(Beginning of GIVEN INFORMATION)
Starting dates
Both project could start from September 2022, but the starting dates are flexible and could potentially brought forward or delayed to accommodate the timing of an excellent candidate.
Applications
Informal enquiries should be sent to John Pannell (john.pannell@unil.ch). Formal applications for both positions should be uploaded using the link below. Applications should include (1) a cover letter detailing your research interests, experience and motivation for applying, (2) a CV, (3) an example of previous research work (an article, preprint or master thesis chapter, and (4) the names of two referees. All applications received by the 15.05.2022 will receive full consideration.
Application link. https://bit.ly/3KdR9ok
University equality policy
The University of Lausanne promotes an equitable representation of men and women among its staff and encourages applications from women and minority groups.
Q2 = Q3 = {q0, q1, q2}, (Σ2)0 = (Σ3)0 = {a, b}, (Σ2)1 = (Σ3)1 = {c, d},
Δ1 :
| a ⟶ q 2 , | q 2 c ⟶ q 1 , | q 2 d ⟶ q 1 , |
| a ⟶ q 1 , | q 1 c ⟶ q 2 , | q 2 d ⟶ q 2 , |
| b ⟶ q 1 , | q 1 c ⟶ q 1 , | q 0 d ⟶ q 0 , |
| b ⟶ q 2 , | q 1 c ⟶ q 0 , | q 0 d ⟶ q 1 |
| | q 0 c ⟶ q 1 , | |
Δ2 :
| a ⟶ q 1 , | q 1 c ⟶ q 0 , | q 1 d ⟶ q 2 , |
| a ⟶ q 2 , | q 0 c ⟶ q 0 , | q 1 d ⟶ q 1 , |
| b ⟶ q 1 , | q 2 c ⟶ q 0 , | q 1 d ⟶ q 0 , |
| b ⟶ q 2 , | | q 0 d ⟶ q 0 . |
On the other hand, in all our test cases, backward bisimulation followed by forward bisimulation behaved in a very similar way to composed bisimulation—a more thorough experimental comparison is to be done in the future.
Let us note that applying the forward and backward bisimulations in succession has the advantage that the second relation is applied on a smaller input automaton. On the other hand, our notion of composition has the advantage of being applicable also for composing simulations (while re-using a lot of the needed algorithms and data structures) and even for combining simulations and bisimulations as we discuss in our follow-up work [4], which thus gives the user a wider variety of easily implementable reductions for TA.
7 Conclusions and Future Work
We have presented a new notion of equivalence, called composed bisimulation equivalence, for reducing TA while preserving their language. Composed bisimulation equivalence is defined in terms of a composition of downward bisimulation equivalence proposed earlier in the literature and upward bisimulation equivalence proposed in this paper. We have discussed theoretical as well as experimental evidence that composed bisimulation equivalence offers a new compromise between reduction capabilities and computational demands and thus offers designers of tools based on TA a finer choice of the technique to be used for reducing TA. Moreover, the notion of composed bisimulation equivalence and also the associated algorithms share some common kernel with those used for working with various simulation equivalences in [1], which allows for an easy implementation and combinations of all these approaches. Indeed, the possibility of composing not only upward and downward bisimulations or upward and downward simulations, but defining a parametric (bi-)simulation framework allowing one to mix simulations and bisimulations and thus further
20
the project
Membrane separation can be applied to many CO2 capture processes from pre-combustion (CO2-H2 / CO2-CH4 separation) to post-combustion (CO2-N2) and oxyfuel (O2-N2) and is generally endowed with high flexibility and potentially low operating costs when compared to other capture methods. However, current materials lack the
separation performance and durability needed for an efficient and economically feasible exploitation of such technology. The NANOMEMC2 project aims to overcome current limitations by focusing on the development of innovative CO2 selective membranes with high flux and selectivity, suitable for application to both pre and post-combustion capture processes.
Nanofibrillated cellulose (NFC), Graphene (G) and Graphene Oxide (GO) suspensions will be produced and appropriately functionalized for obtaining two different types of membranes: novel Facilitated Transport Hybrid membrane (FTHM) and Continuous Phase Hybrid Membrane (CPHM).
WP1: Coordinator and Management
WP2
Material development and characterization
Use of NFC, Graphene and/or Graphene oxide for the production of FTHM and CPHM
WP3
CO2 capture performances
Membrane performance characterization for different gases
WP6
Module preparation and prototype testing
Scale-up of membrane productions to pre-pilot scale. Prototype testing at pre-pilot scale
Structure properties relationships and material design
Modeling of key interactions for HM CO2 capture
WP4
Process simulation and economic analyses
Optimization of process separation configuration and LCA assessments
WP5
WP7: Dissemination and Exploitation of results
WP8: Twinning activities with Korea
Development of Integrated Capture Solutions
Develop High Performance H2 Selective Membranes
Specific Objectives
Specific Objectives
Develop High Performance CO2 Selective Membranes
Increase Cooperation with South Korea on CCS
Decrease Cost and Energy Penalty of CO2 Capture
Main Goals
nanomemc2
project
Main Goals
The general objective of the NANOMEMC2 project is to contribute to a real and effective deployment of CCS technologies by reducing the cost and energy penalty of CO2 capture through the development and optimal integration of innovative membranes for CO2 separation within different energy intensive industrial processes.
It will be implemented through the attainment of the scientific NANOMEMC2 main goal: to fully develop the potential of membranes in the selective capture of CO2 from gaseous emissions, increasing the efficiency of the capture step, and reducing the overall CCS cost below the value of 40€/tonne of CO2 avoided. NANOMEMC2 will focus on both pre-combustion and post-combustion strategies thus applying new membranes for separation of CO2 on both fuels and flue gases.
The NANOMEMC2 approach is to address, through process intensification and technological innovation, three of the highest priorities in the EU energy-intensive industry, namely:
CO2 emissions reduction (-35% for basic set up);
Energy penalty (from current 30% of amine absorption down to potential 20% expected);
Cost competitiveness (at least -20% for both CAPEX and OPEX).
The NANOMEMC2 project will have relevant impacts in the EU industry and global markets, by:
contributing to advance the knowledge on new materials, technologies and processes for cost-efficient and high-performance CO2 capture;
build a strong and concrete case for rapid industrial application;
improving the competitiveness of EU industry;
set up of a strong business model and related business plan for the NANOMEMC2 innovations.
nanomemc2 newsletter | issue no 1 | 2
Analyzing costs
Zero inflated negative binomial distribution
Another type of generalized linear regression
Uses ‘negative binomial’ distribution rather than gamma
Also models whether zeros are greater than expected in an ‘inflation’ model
(End of GIVEN INFORMATION)
● TASK REQUIREMENTS
Having read the records, return each one exactly.

● EXERCISE ANSWER
Starting dates
Both project could start from September 2022, but the starting dates are flexible and could potentially brought forward or delayed to accommodate the timing of an excellent candidate.
Applications
Informal enquiries should be sent to John Pannell (john.pannell@unil.ch). Formal applications for both positions should be uploaded using the link below. Applications should include (1) a cover letter detailing your research interests, experience and motivation for applying, (2) a CV, (3) an example of previous research work (an article, preprint or master thesis chapter, and (4) the names of two referees. All applications received by the 15.05.2022 will receive full consideration.
Application link. https://bit.ly/3KdR9ok
University equality policy
The University of Lausanne promotes an equitable representation of men and women among its staff and encourages applications from women and minority groups.
Q2 = Q3 = {q0, q1, q2}, (Σ2)0 = (Σ3)0 = {a, b}, (Σ2)1 = (Σ3)1 = {c, d},
Δ1 :
| a ⟶ q 2 , | q 2 c ⟶ q 1 , | q 2 d ⟶ q 1 , |
| a ⟶ q 1 , | q 1 c ⟶ q 2 , | q 2 d ⟶ q 2 , |
| b ⟶ q 1 , | q 1 c ⟶ q 1 , | q 0 d ⟶ q 0 , |
| b ⟶ q 2 , | q 1 c ⟶ q 0 , | q 0 d ⟶ q 1 |
| | q 0 c ⟶ q 1 , | |
Δ2 :
| a ⟶ q 1 , | q 1 c ⟶ q 0 , | q 1 d ⟶ q 2 , |
| a ⟶ q 2 , | q 0 c ⟶ q 0 , | q 1 d ⟶ q 1 , |
| b ⟶ q 1 , | q 2 c ⟶ q 0 , | q 1 d ⟶ q 0 , |
| b ⟶ q 2 , | | q 0 d ⟶ q 0 . |
On the other hand, in all our test cases, backward bisimulation followed by forward bisimulation behaved in a very similar way to composed bisimulation—a more thorough experimental comparison is to be done in the future.
Let us note that applying the forward and backward bisimulations in succession has the advantage that the second relation is applied on a smaller input automaton. On the other hand, our notion of composition has the advantage of being applicable also for composing simulations (while re-using a lot of the needed algorithms and data structures) and even for combining simulations and bisimulations as we discuss in our follow-up work [4], which thus gives the user a wider variety of easily implementable reductions for TA.
7 Conclusions and Future Work
We have presented a new notion of equivalence, called composed bisimulation equivalence, for reducing TA while preserving their language. Composed bisimulation equivalence is defined in terms of a composition of downward bisimulation equivalence proposed earlier in the literature and upward bisimulation equivalence proposed in this paper. We have discussed theoretical as well as experimental evidence that composed bisimulation equivalence offers a new compromise between reduction capabilities and computational demands and thus offers designers of tools based on TA a finer choice of the technique to be used for reducing TA. Moreover, the notion of composed bisimulation equivalence and also the associated algorithms share some common kernel with those used for working with various simulation equivalences in [1], which allows for an easy implementation and combinations of all these approaches. Indeed, the possibility of composing not only upward and downward bisimulations or upward and downward simulations, but defining a parametric (bi-)simulation framework allowing one to mix simulations and bisimulations and thus further
20
the project
Membrane separation can be applied to many CO2 capture processes from pre-combustion (CO2-H2 / CO2-CH4 separation) to post-combustion (CO2-N2) and oxyfuel (O2-N2) and is generally endowed with high flexibility and potentially low operating costs when compared to other capture methods. However, current materials lack the
separation performance and durability needed for an efficient and economically feasible exploitation of such technology. The NANOMEMC2 project aims to overcome current limitations by focusing on the development of innovative CO2 selective membranes with high flux and selectivity, suitable for application to both pre and post-combustion capture processes.
Nanofibrillated cellulose (NFC), Graphene (G) and Graphene Oxide (GO) suspensions will be produced and appropriately functionalized for obtaining two different types of membranes: novel Facilitated Transport Hybrid membrane (FTHM) and Continuous Phase Hybrid Membrane (CPHM).
WP1: Coordinator and Management
WP2
Material development and characterization
Use of NFC, Graphene and/or Graphene oxide for the production of FTHM and CPHM
WP3
CO2 capture performances
Membrane performance characterization for different gases
WP6
Module preparation and prototype testing
Scale-up of membrane productions to pre-pilot scale. Prototype testing at pre-pilot scale
Structure properties relationships and material design
Modeling of key interactions for HM CO2 capture
WP4
Process simulation and economic analyses
Optimization of process separation configuration and LCA assessments
WP5
WP7: Dissemination and Exploitation of results
WP8: Twinning activities with Korea
Development of Integrated Capture Solutions
Develop High Performance H2 Selective Membranes
Specific Objectives
Specific Objectives
Develop High Performance CO2 Selective Membranes
Increase Cooperation with South Korea on CCS
Decrease Cost and Energy Penalty of CO2 Capture
Main Goals
nanomemc2
project
Main Goals
The general objective of the NANOMEMC2 project is to contribute to a real and effective deployment of CCS technologies by reducing the cost and energy penalty of CO2 capture through the development and optimal integration of innovative membranes for CO2 separation within different energy intensive industrial processes.
It will be implemented through the attainment of the scientific NANOMEMC2 main goal: to fully develop the potential of membranes in the selective capture of CO2 from gaseous emissions, increasing the efficiency of the capture step, and reducing the overall CCS cost below the value of 40€/tonne of CO2 avoided. NANOMEMC2 will focus on both pre-combustion and post-combustion strategies thus applying new membranes for separation of CO2 on both fuels and flue gases.
The NANOMEMC2 approach is to address, through process intensification and technological innovation, three of the highest priorities in the EU energy-intensive industry, namely:
CO2 emissions reduction (-35% for basic set up);
Energy penalty (from current 30% of amine absorption down to potential 20% expected);
Cost competitiveness (at least -20% for both CAPEX and OPEX).
The NANOMEMC2 project will have relevant impacts in the EU industry and global markets, by:
contributing to advance the knowledge on new materials, technologies and processes for cost-efficient and high-performance CO2 capture;
build a strong and concrete case for rapid industrial application;
improving the competitiveness of EU industry;
set up of a strong business model and related business plan for the NANOMEMC2 innovations.
nanomemc2 newsletter | issue no 1 | 2
Analyzing costs
Zero inflated negative binomial distribution
Another type of generalized linear regression
Uses ‘negative binomial’ distribution rather than gamma
Also models whether zeros are greater than expected in an ‘inflation’ model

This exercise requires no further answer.